### [Task objective]
When you copy the material below, keep every line exact and leave each picture out.

### [Records shown]
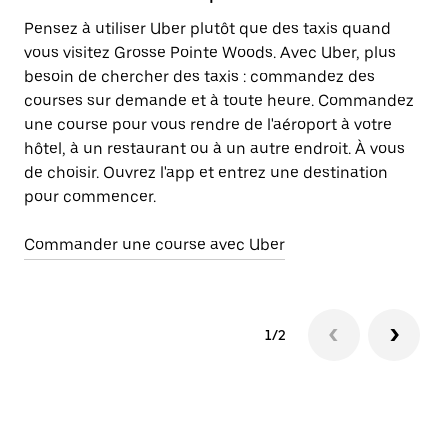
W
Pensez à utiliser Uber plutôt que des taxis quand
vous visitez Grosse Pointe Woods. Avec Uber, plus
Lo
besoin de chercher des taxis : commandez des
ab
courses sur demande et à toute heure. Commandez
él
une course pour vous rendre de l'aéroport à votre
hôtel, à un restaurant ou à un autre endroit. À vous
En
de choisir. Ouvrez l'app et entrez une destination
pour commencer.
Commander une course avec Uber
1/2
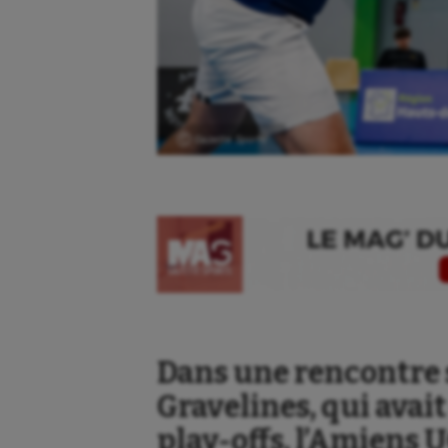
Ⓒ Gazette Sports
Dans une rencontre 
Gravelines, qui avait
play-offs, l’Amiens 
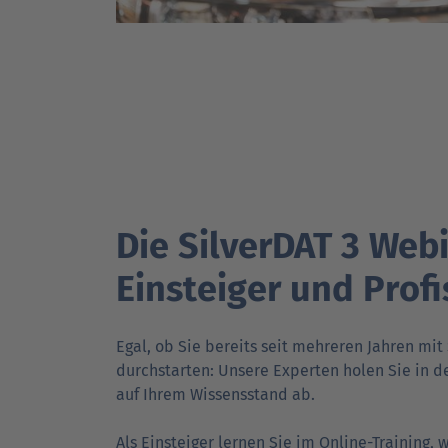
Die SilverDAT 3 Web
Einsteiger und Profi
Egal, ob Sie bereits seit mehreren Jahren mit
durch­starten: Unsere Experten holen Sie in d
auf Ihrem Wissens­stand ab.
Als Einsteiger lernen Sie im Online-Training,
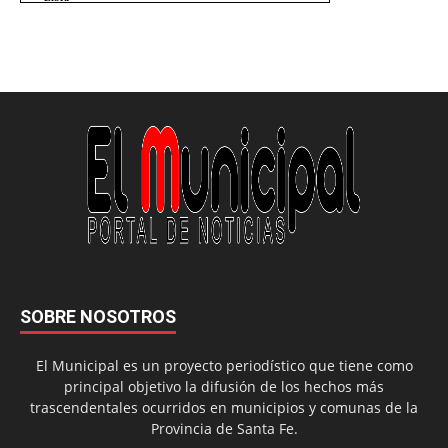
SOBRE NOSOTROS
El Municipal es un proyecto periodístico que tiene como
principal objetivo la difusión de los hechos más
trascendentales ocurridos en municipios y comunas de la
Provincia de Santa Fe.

### [Solution to the problem]
W
Pensez à utiliser Uber plutôt que des taxis quand
vous visitez Grosse Pointe Woods. Avec Uber, plus
Lo
besoin de chercher des taxis : commandez des
ab
courses sur demande et à toute heure. Commandez
él
une course pour vous rendre de l'aéroport à votre
hôtel, à un restaurant ou à un autre endroit. À vous
En
de choisir. Ouvrez l'app et entrez une destination
pour commencer.
Commander une course avec Uber
1/2
Ⓒ Gazette Sports
Dans une rencontre 
Gravelines, qui avait
play-offs, l’Amiens 
Die SilverDAT 3 Web
Einsteiger und Profi
Egal, ob Sie bereits seit mehreren Jahren mit
durch­starten: Unsere Experten holen Sie in d
auf Ihrem Wissens­stand ab.
Als Einsteiger lernen Sie im Online-Training,
SOBRE NOSOTROS
El Municipal es un proyecto periodístico que tiene como
principal objetivo la difusión de los hechos más
trascendentales ocurridos en municipios y comunas de la
Provincia de Santa Fe.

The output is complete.